If O'Reilly's down on immigrants in San Francisco, he'd never manage Chicago. I can rid the el downtown and in twenty minutes on any given day hear conversations in any one or more of Spanish, Vietnamese, Polish, Ukrainian, Chinese, Japanese, and probably Hindi, maybe even Farsi -- and these aren't tourists. These are people who live and work on the north side of Chicago. The tourists tend to stay downtown.
As for the "I've got mine" syndrome, have you looked at the black community's record on gay issues? As in, when did they trademark the phrase "civil rights"?
I suspect it's an element in more than the conservative sectors of the country, but it's the conservatives who've made racism an important element of their tactics and their ideology.
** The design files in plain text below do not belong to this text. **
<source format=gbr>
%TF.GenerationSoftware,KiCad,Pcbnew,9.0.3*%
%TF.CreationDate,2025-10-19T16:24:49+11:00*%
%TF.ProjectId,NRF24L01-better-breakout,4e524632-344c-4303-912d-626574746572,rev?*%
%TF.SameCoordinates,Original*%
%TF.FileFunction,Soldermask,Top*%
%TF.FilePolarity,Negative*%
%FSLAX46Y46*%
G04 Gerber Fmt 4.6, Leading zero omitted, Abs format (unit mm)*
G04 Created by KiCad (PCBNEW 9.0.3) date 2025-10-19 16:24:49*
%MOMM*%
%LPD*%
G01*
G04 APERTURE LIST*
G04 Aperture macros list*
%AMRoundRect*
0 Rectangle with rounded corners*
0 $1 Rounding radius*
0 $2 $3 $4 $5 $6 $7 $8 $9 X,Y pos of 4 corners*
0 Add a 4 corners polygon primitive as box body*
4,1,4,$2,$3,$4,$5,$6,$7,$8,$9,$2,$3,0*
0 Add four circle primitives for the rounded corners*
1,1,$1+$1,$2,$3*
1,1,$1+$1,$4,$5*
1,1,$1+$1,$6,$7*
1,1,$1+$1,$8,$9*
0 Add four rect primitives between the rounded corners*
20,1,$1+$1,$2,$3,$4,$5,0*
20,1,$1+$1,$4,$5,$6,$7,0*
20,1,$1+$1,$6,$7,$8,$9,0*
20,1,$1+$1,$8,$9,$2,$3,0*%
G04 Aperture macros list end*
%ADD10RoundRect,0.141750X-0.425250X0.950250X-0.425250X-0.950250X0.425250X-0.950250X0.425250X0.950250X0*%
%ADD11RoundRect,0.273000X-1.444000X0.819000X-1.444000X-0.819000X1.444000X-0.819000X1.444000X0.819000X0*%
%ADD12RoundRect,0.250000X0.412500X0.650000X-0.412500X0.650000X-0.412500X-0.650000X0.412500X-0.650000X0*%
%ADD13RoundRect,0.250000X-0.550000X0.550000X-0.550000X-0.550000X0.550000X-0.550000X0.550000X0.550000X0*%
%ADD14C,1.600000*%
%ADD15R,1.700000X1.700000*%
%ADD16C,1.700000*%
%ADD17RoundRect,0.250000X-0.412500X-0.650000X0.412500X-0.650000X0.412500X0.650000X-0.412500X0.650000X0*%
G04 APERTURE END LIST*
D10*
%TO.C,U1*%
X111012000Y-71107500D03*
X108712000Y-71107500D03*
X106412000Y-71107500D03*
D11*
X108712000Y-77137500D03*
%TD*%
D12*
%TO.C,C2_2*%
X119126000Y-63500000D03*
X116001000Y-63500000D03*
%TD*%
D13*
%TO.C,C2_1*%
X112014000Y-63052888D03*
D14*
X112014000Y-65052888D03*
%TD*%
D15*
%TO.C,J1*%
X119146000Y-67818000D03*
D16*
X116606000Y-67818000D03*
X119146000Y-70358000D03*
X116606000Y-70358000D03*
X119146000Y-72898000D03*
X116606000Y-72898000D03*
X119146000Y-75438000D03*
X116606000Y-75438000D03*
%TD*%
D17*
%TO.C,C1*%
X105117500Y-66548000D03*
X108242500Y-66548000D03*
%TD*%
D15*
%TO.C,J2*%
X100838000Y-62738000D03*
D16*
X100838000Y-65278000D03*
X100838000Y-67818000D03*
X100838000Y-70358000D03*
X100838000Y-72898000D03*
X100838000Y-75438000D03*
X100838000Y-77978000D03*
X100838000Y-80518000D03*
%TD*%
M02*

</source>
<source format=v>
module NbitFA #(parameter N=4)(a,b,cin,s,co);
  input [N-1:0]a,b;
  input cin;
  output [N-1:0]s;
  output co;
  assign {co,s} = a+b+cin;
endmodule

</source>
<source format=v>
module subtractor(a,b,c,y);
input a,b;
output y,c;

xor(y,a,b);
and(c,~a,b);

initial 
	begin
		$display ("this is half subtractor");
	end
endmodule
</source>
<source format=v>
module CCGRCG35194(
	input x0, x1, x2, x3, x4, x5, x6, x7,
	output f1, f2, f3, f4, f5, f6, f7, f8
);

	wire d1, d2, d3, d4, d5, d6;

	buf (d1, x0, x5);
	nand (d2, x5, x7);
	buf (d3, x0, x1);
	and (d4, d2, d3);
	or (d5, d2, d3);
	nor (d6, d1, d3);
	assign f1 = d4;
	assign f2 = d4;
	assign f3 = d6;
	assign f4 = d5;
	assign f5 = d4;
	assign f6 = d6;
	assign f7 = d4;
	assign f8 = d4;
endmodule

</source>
I don't think you'll find many members of the Minutemen voting Democratic.
Oddly enough -- or not, if you subscribe to the idea of synchronicity as permeating the universe -- I ran across this post at Citizen Crain, with this quote from Howard Dean:
Dean said some “influential individuals” within the DNC Black Caucus, such as Donna Brazile, opposed the plan because it was seen as “an affront to the civil rights movement.”
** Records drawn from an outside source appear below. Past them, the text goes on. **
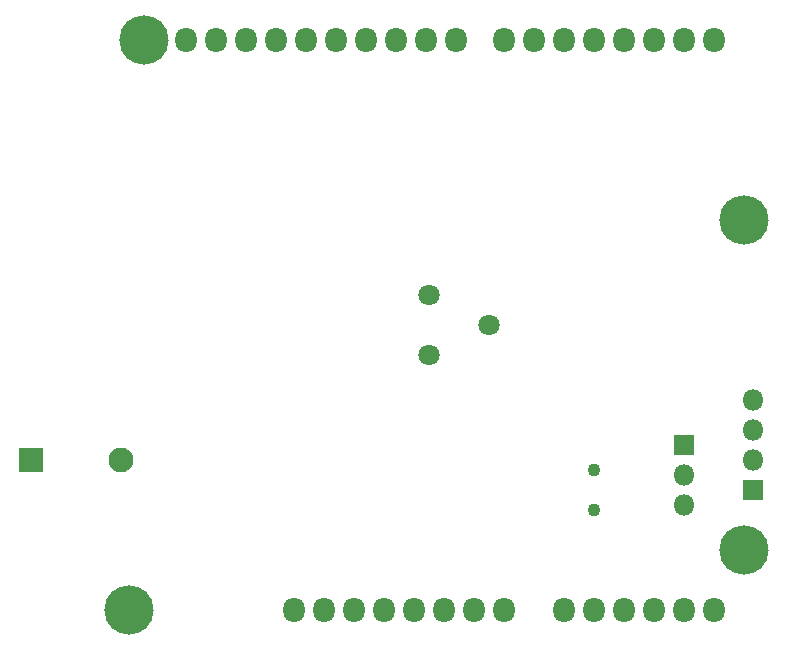
<source format=gbr>
G04 #@! TF.GenerationSoftware,KiCad,Pcbnew,(5.1.4)-1*
G04 #@! TF.CreationDate,2019-12-31T16:27:10-06:00*
G04 #@! TF.ProjectId,learning_shield,6c656172-6e69-46e6-975f-736869656c64,rev?*
G04 #@! TF.SameCoordinates,Original*
G04 #@! TF.FileFunction,Soldermask,Bot*
G04 #@! TF.FilePolarity,Negative*
%FSLAX46Y46*%
G04 Gerber Fmt 4.6, Leading zero omitted, Abs format (unit mm)*
G04 Created by KiCad (PCBNEW (5.1.4)-1) date 2019-12-31 16:27:10*
%MOMM*%
%LPD*%
G04 APERTURE LIST*
%ADD10C,1.801600*%
%ADD11O,1.828800X2.133600*%
%ADD12C,4.165600*%
%ADD13C,2.101600*%
%ADD14R,2.101600X2.101600*%
%ADD15O,1.801600X1.801600*%
%ADD16R,1.801600X1.801600*%
%ADD17C,1.101600*%
G04 APERTURE END LIST*
D10*
X150368000Y-102235000D03*
X155448000Y-99695000D03*
X150368000Y-97155000D03*
D11*
X138938000Y-123825000D03*
X141478000Y-123825000D03*
X144018000Y-123825000D03*
X146558000Y-123825000D03*
X149098000Y-123825000D03*
X151638000Y-123825000D03*
X154178000Y-123825000D03*
X156718000Y-123825000D03*
X161798000Y-123825000D03*
X164338000Y-123825000D03*
X166878000Y-123825000D03*
X169418000Y-123825000D03*
X171958000Y-123825000D03*
X174498000Y-123825000D03*
X129794000Y-75565000D03*
X132334000Y-75565000D03*
X134874000Y-75565000D03*
X137414000Y-75565000D03*
X139954000Y-75565000D03*
X142494000Y-75565000D03*
X145034000Y-75565000D03*
X147574000Y-75565000D03*
X150114000Y-75565000D03*
X152654000Y-75565000D03*
X156718000Y-75565000D03*
X159258000Y-75565000D03*
X161798000Y-75565000D03*
X164338000Y-75565000D03*
X166878000Y-75565000D03*
X169418000Y-75565000D03*
X171958000Y-75565000D03*
X174498000Y-75565000D03*
D12*
X124968000Y-123825000D03*
X177038000Y-118745000D03*
X126238000Y-75565000D03*
X177038000Y-90805000D03*
D13*
X124313000Y-111125000D03*
D14*
X116713000Y-111125000D03*
D15*
X177800000Y-106045000D03*
X177800000Y-108585000D03*
X177800000Y-111125000D03*
D16*
X177800000Y-113665000D03*
D15*
X171958000Y-114935000D03*
X171958000Y-112395000D03*
D16*
X171958000Y-109855000D03*
D17*
X164338000Y-115365000D03*
X164338000Y-111965000D03*
M02*

</source>
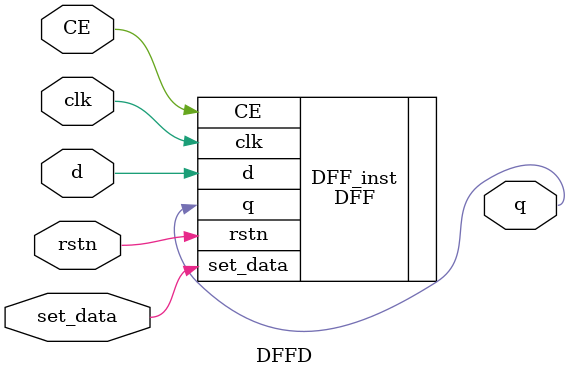
<source format=v>
`include "../defines.v"

module DFFD #(
        parameter WIDTH = 1
    ) (
        input  wire             clk     ,
        input  wire             rstn    ,
        input  wire             CE      ,
        input  wire [WIDTH-1:0] set_data,
        input  wire [WIDTH-1:0] d       ,
        output wire [WIDTH-1:0] q
    );

    DFF #(WIDTH) DFF_inst(
            .clk      (clk      ),
            .rstn     (rstn     ),
            .CE       (CE       ),
            .set_data (set_data ),
            .d        (d        ),
            .q        (q        )
        );

endmodule //DFFD

</source>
Brazile, who chairs the DNC’s Voting Rights Institute, declined to comment for this article.
Dean said the dispute grew to the point where “we had two very important groups of people in the DNC disagreeing with each other” and several DNC and caucus officials were asked to broker a deal that would make peace on the issue.
“I wanted equal representation for gay and lesbian Americans,” he said, “and I wanted to achieve it in a way that wasn’t offensive to the history of the civil rights movement.”
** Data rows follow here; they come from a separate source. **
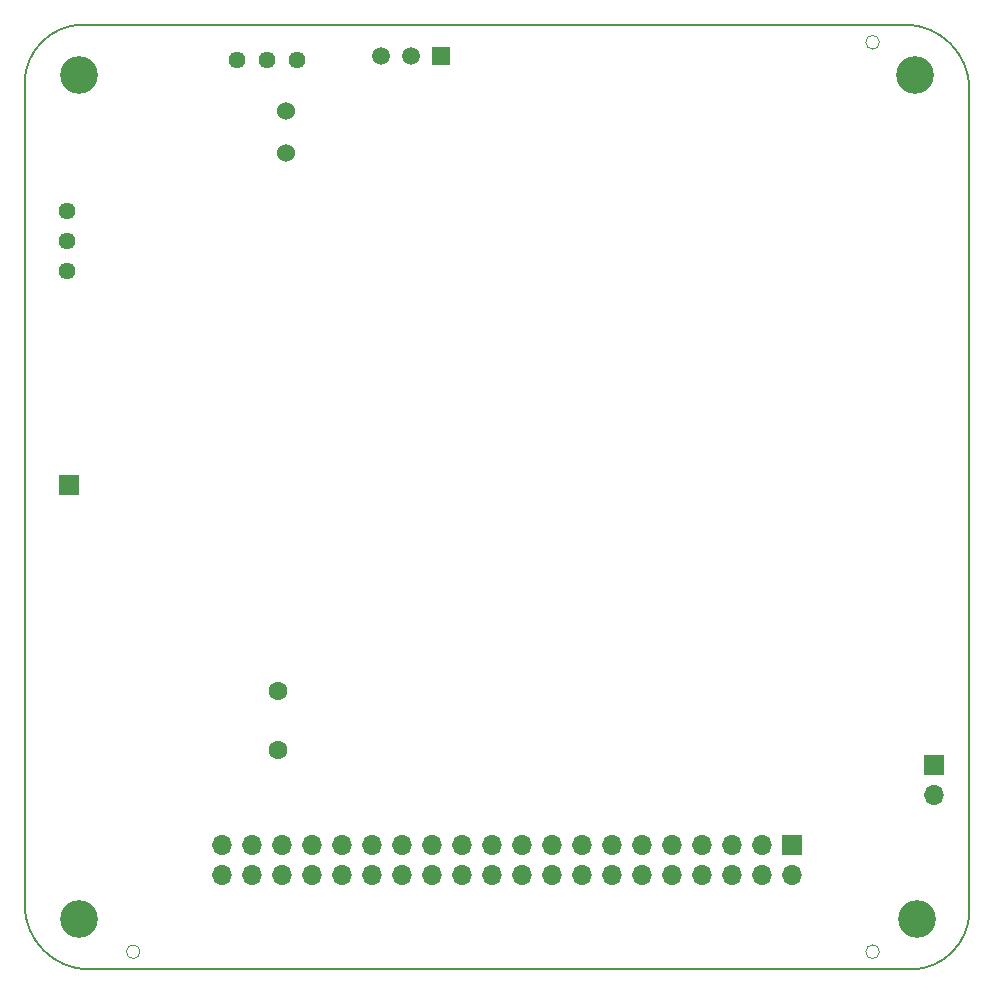
<source format=gbr>
G04 #@! TF.GenerationSoftware,KiCad,Pcbnew,7.0.11*
G04 #@! TF.CreationDate,2025-02-11T21:49:39-08:00*
G04 #@! TF.ProjectId,z3340,7a333334-302e-46b6-9963-61645f706362,0.9*
G04 #@! TF.SameCoordinates,PX5d9f491PY90fcb2f*
G04 #@! TF.FileFunction,Soldermask,Bot*
G04 #@! TF.FilePolarity,Negative*
%FSLAX46Y46*%
G04 Gerber Fmt 4.6, Leading zero omitted, Abs format (unit mm)*
G04 Created by KiCad (PCBNEW 7.0.11) date 2025-02-11 21:49:39*
%MOMM*%
%LPD*%
G01*
G04 APERTURE LIST*
%ADD10C,1.440000*%
%ADD11C,3.200000*%
%ADD12C,1.524000*%
%ADD13R,1.700000X1.700000*%
%ADD14O,1.700000X1.700000*%
%ADD15R,1.500000X1.500000*%
%ADD16C,1.500000*%
%ADD17C,1.600000*%
G04 #@! TA.AperFunction,Profile*
%ADD18C,0.150000*%
G04 #@! TD*
G04 #@! TA.AperFunction,Profile*
%ADD19C,0.050000*%
G04 #@! TD*
G04 APERTURE END LIST*
D10*
X4029999Y65879999D03*
X4029999Y63339999D03*
X4029999Y60799999D03*
X18479999Y78629999D03*
X21019999Y78629999D03*
X23559999Y78629999D03*
D11*
X76054999Y5929999D03*
X75854999Y77329999D03*
X5054999Y5929999D03*
X5054999Y77329999D03*
D12*
X22562499Y70729999D03*
X22562499Y74329999D03*
D13*
X65454999Y12129999D03*
D14*
X65454999Y9589999D03*
X62914999Y12129999D03*
X62914999Y9589999D03*
X60374999Y12129999D03*
X60374999Y9589999D03*
X57834999Y12129999D03*
X57834999Y9589999D03*
X55294999Y12129999D03*
X55294999Y9589999D03*
X52754999Y12129999D03*
X52754999Y9589999D03*
X50214999Y12129999D03*
X50214999Y9589999D03*
X47674999Y12129999D03*
X47674999Y9589999D03*
X45134999Y12129999D03*
X45134999Y9589999D03*
X42594999Y12129999D03*
X42594999Y9589999D03*
X40054999Y12129999D03*
X40054999Y9589999D03*
X37514999Y12129999D03*
X37514999Y9589999D03*
X34974999Y12129999D03*
X34974999Y9589999D03*
X32434999Y12129999D03*
X32434999Y9589999D03*
X29894999Y12129999D03*
X29894999Y9589999D03*
X27354999Y12129999D03*
X27354999Y9589999D03*
X24814999Y12129999D03*
X24814999Y9589999D03*
X22274999Y12129999D03*
X22274999Y9589999D03*
X19734999Y12129999D03*
X19734999Y9589999D03*
X17194999Y12129999D03*
X17194999Y9589999D03*
D15*
X35679999Y78929999D03*
D16*
X33139999Y78929999D03*
X30599999Y78929999D03*
D13*
X77429999Y18904999D03*
D14*
X77429999Y16364999D03*
D17*
X21929999Y20179999D03*
X21929999Y25179999D03*
D13*
X4179999Y42679999D03*
D18*
X454999Y7129999D02*
G75*
G03*
X5954999Y1629999I5500000J0D01*
G01*
X75454999Y1629999D02*
G75*
G03*
X80454999Y6629999I0J5000000D01*
G01*
X75454999Y1629999D02*
X5954999Y1629999D01*
X5454999Y81629999D02*
G75*
G03*
X454999Y76629999I0J-5000000D01*
G01*
X80454999Y76129999D02*
G75*
G03*
X74954999Y81629999I-5500000J0D01*
G01*
X5454999Y81629999D02*
X74954999Y81629999D01*
X80454999Y6629999D02*
X80454999Y76129999D01*
X454999Y76629999D02*
X454999Y7129999D01*
D19*
X10230999Y3129999D02*
G75*
G03*
X9078999Y3129999I-576000J0D01*
G01*
X9078999Y3129999D02*
G75*
G03*
X10230999Y3129999I576000J0D01*
G01*
X72830999Y80129999D02*
G75*
G03*
X71678999Y80129999I-576000J0D01*
G01*
X71678999Y80129999D02*
G75*
G03*
X72830999Y80129999I576000J0D01*
G01*
X72830999Y3129999D02*
G75*
G03*
X71678999Y3129999I-576000J0D01*
G01*
X71678999Y3129999D02*
G75*
G03*
X72830999Y3129999I576000J0D01*
G01*
M02*

</source>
First, that Dean can even make such a statement without being slapped down by everyone who hears it is pathetic. Second, those who consider equality for gays and lesbians an "affront to the civil rights movement" should take a hike -- join the Republican party and remember what being a second-class citizen is really like.
And I'm going to stop here before I wind up with a post in the comments.
But of course you're right, and it's the same sort of discussion I find myself having to have with my Black friends and neighbors all too frequently. It rises, for most of them, partly from their evangelical view of homosex as sinful and partly from their unwillingness to admit that being gay is as much a condition of my existence as being Black is of theirs: they didn't "choose" Black and I didn't "choose" gay.
It's another result of the word games from the Dobson Gang: yes, we can choose not to act on our homosexual attractions, as blacks cannot choose not to act on the color of their skin (and how many have "passed" over the years?), the difference being that our innate difference manifests in behavior, not in physical appearance. It's the kind of thinking that can lead Ted Haggard to say with a straight face "I'm not gay," and by all real measures, he's not -- he does not have the identity, he does not participate in the culture, he just has "sinful urges." By his own definition, he is not gay, he's merely homosexual. This argument is a load of crap, as we all know, but it seems to have some sort of resonance with those to are inclined to disapprove of us anyway. The fact that the behaviors involved are part of our essential nature has no bearing.